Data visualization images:

----------

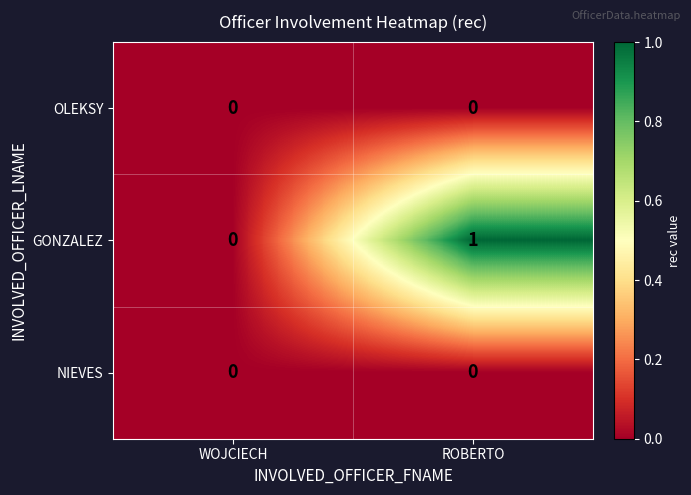

The value of GONZALEZ at WOJCIECH is 1. True or false?

False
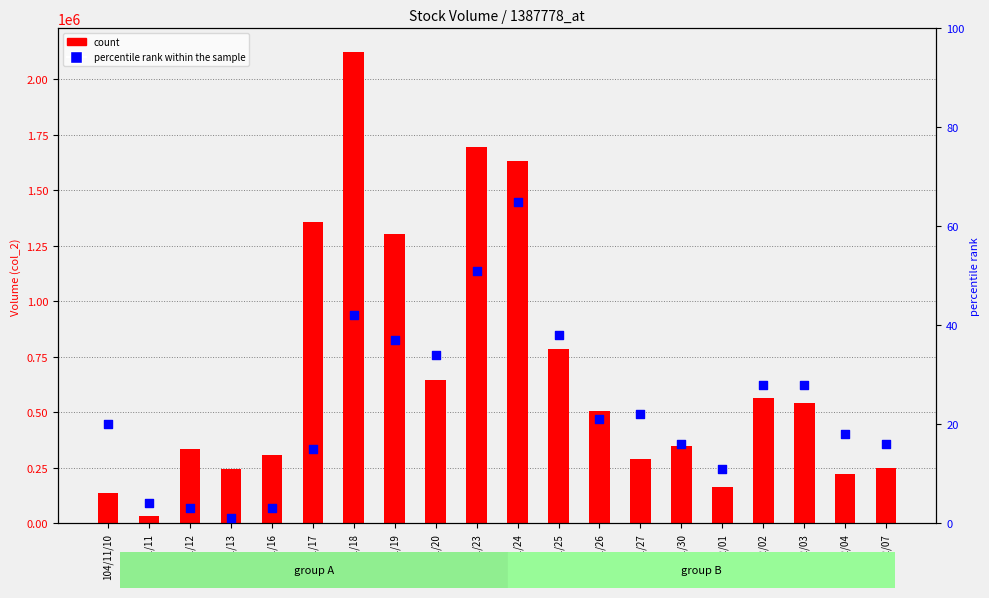

Is the value of percentile rank within the sample at 104/11/24 greater than the value of count at 104/11/25?

No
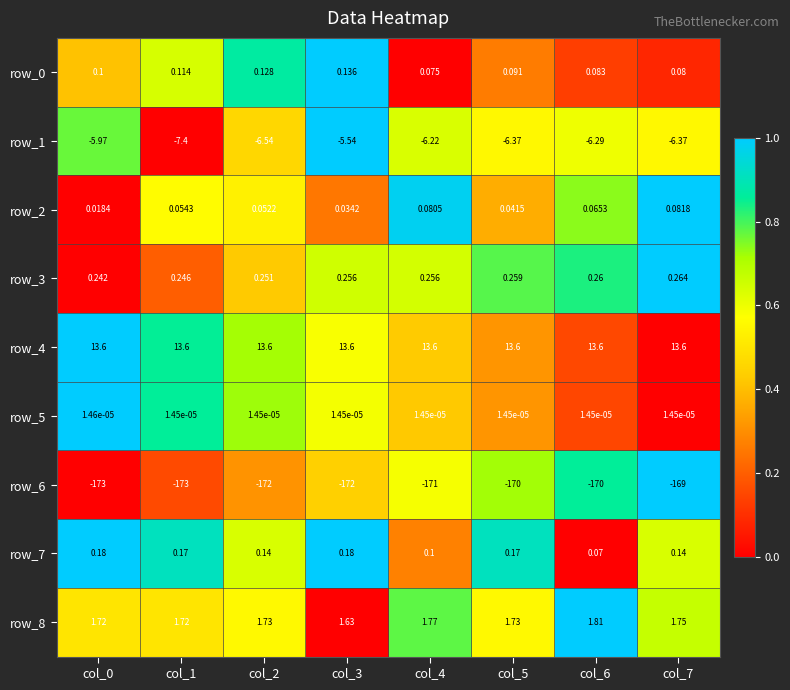

Is the value of row_3 at col_6 greater than the value of row_5 at col_5?

Yes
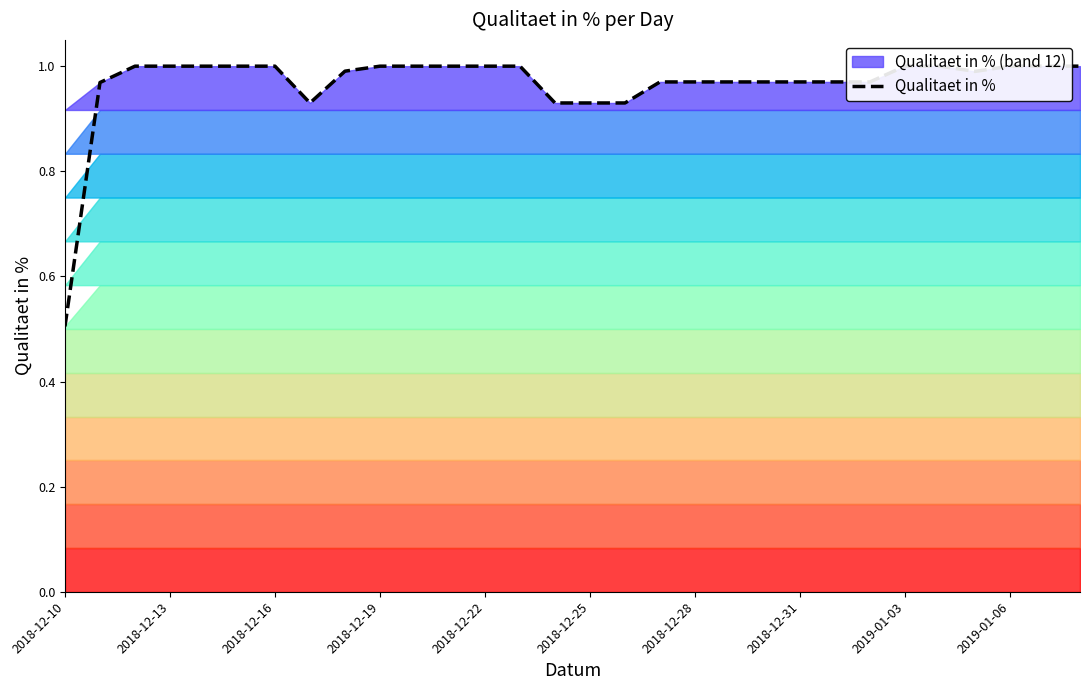

Which category has the highest value across all series?

2018-12-16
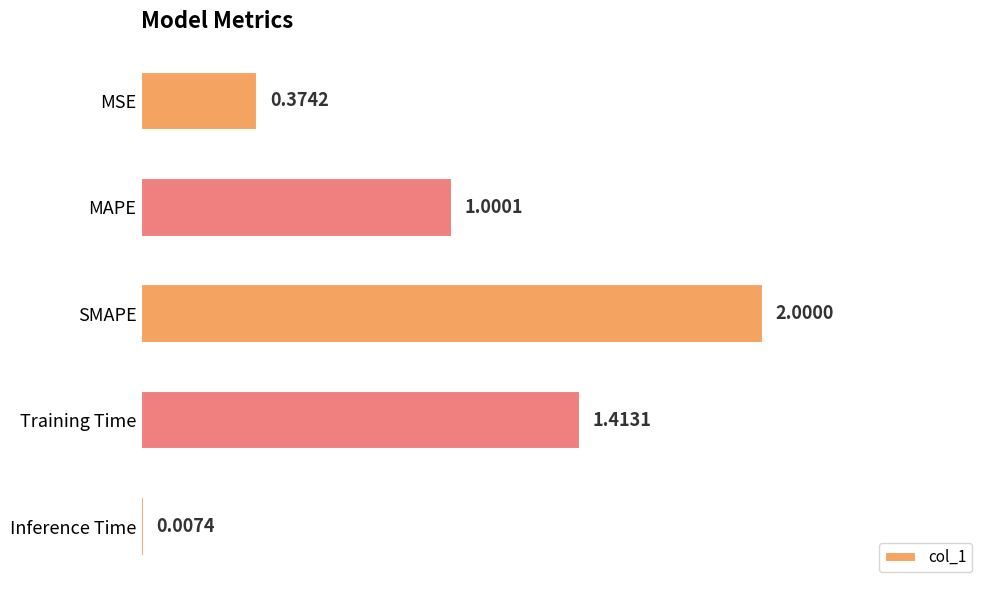

At which category does the chart reach its peak across all series?

SMAPE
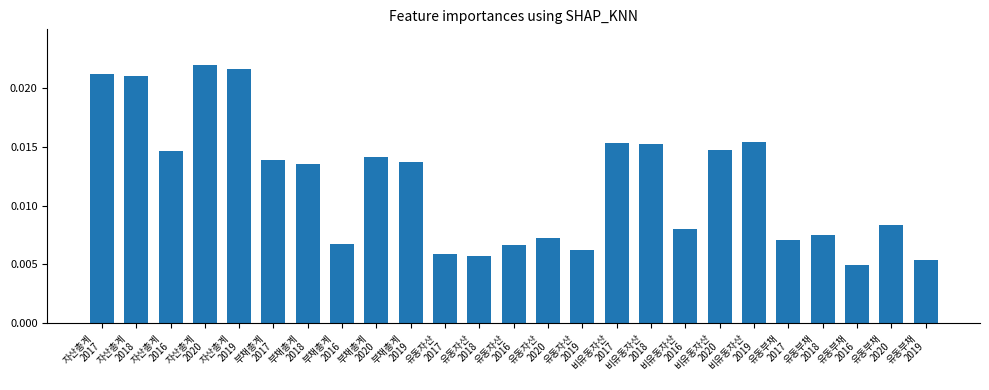

Count the values in the range 0 to 1.

25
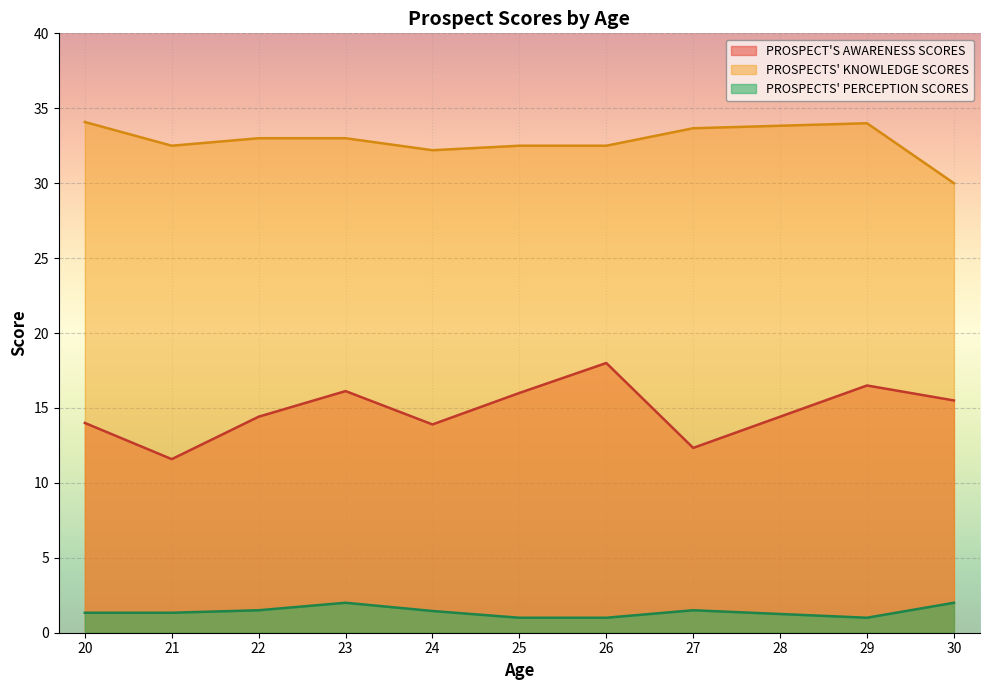

At 29, list the series in order from largest to smallest.

PROSPECTS' KNOWLEDGE SCORES, PROSPECT'S AWARENESS SCORES, PROSPECTS' PERCEPTION SCORES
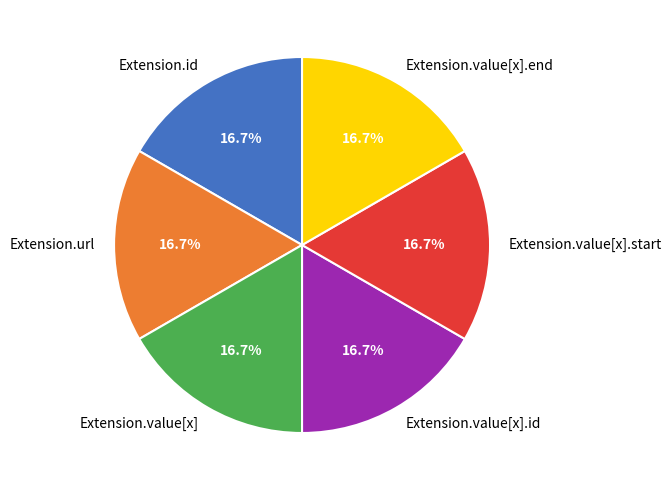

What is the ratio of the value at Extension.value[x] to the value at Extension.value[x].end?

1.0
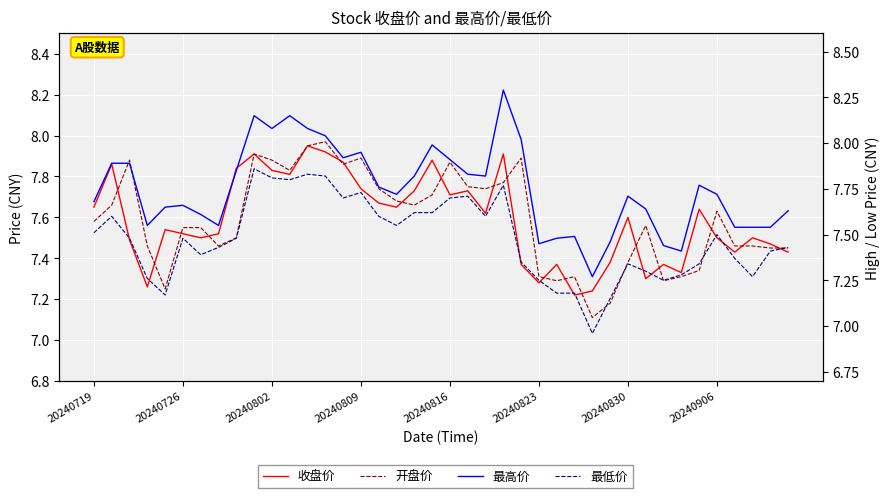

What position from the right is 20240719?

40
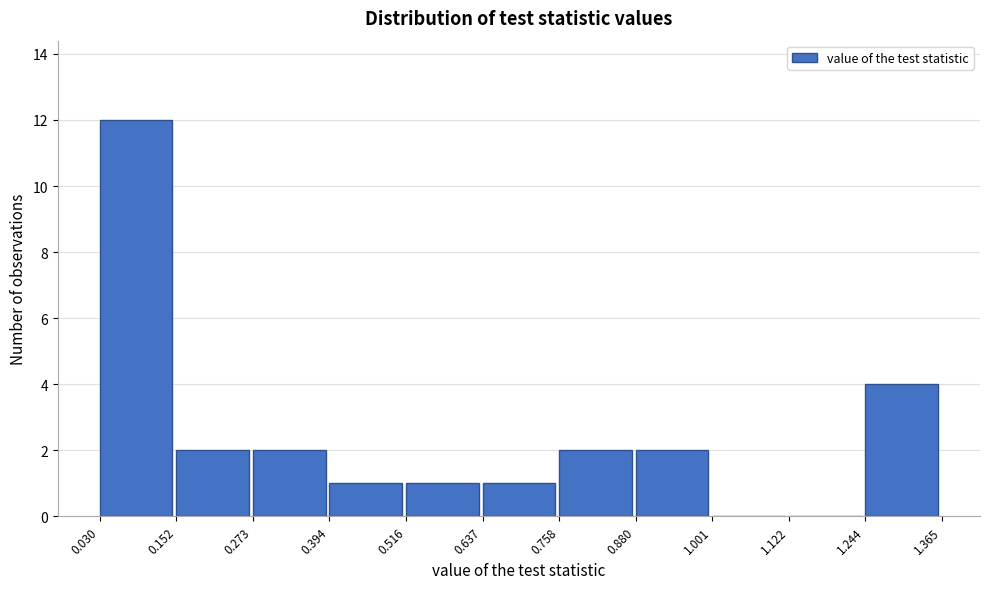

Reading left to right, transcribe this chart: for each bar, give the range it covers on the x-axis and its height. The values are not printed on the chart, so give them approximately, as read against the axis.

0.030 to 0.152: 12
0.152 to 0.273: 2
0.273 to 0.394: 2
0.394 to 0.516: 1
0.516 to 0.637: 1
0.637 to 0.758: 1
0.758 to 0.880: 2
0.880 to 1.001: 2
1.001 to 1.122: 0
1.122 to 1.244: 0
1.244 to 1.365: 4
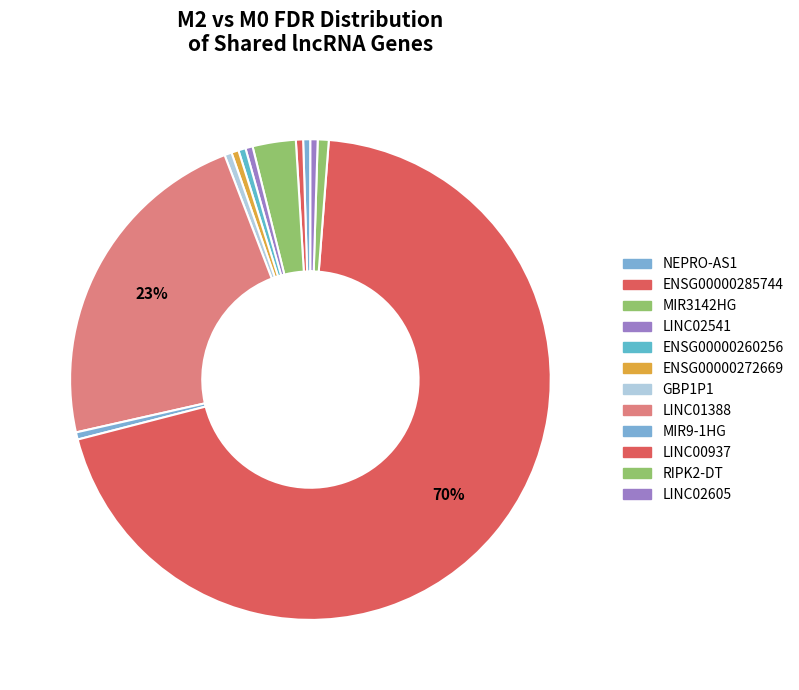

Is the sum of LINC01388 and NEPRO-AS1 greater than half?

No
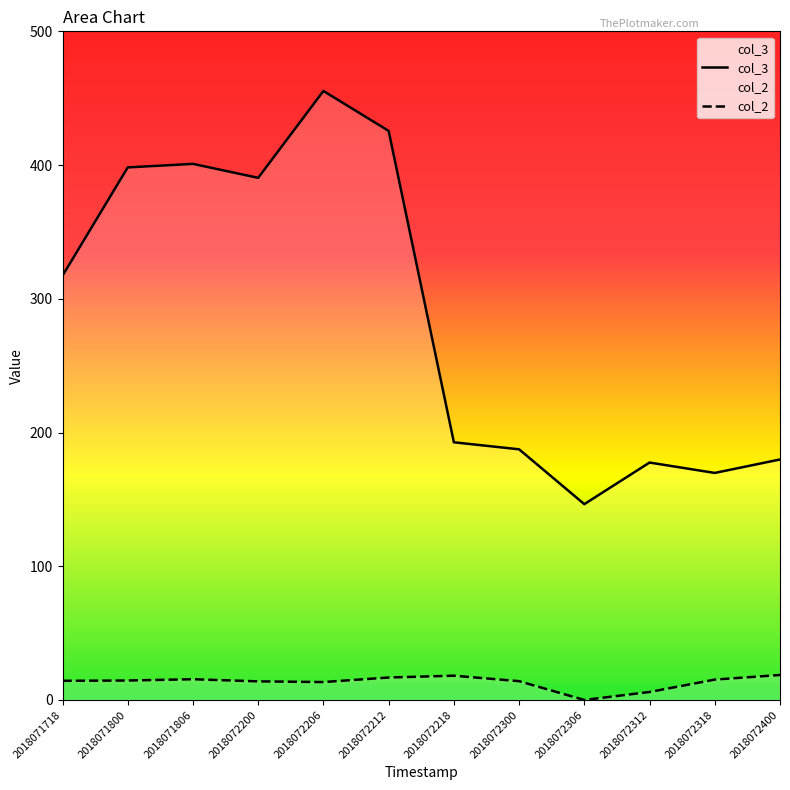

True or false: col_3 has a value of 29.5 at 2018072306.

False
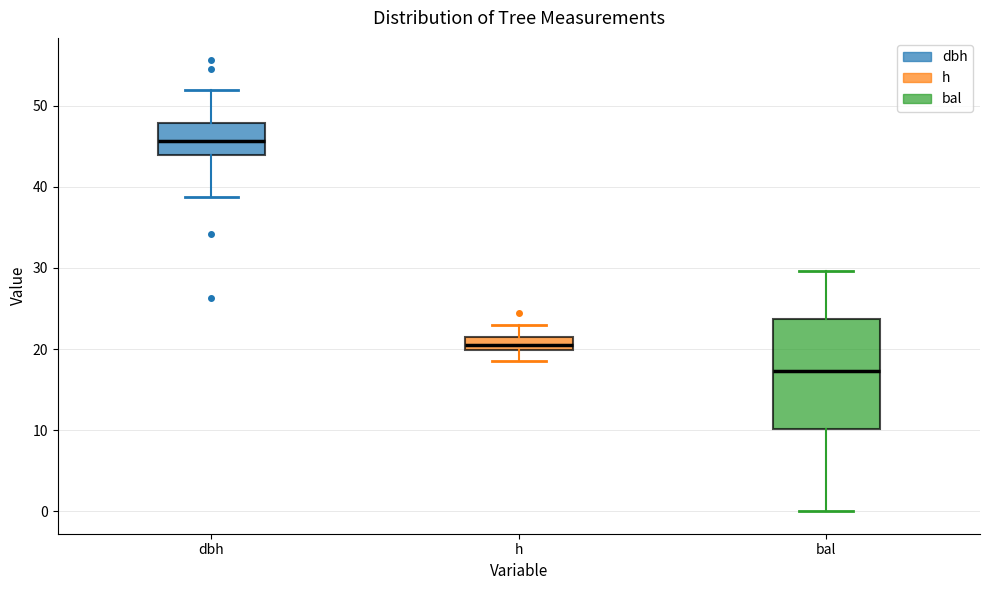

Which box's median line is the lowest?

bal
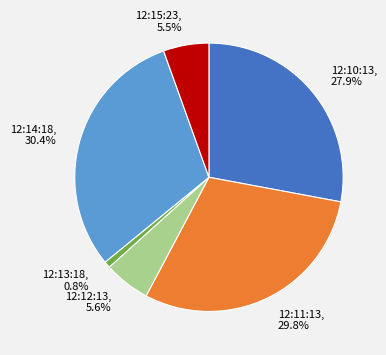

True or false: 12:11:13 accounts for 30% of the total.

True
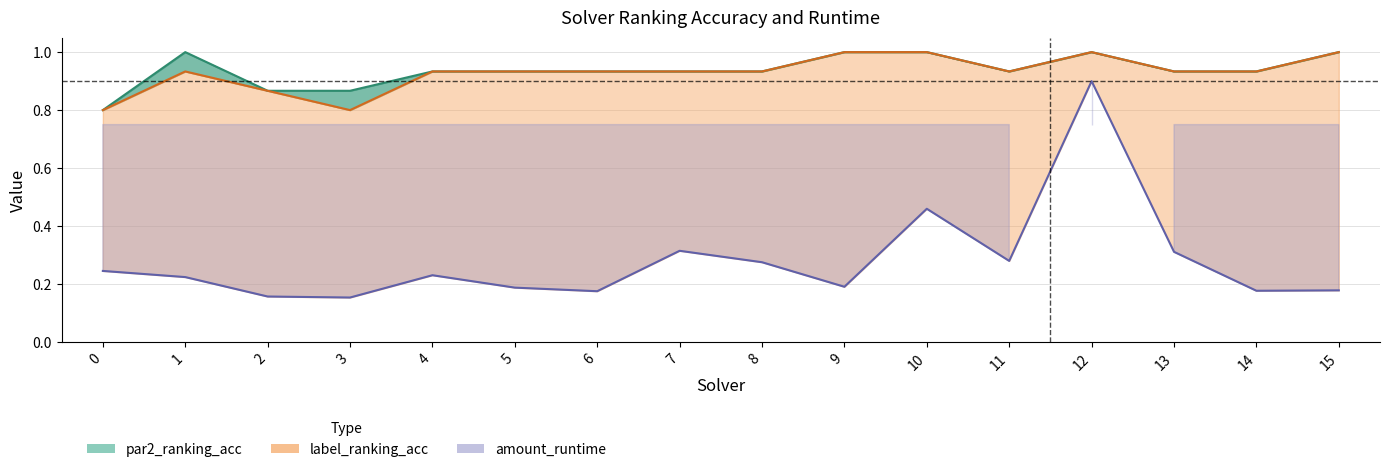

True or false: par2_ranking_acc (line) and label_ranking_acc (line) cross at least once.

False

----------

§ **AIM OF THE EXERCISE**
Return each line of the data above that contains the string "than". Matching is case-sensitive.

§ **REPLY**
Is the value of percentile rank within the sample at 104/11/24 greater than the value of count at 104/11/25?
Is the value of row_3 at col_6 greater than the value of row_5 at col_5?
Is the sum of LINC01388 and NEPRO-AS1 greater than half?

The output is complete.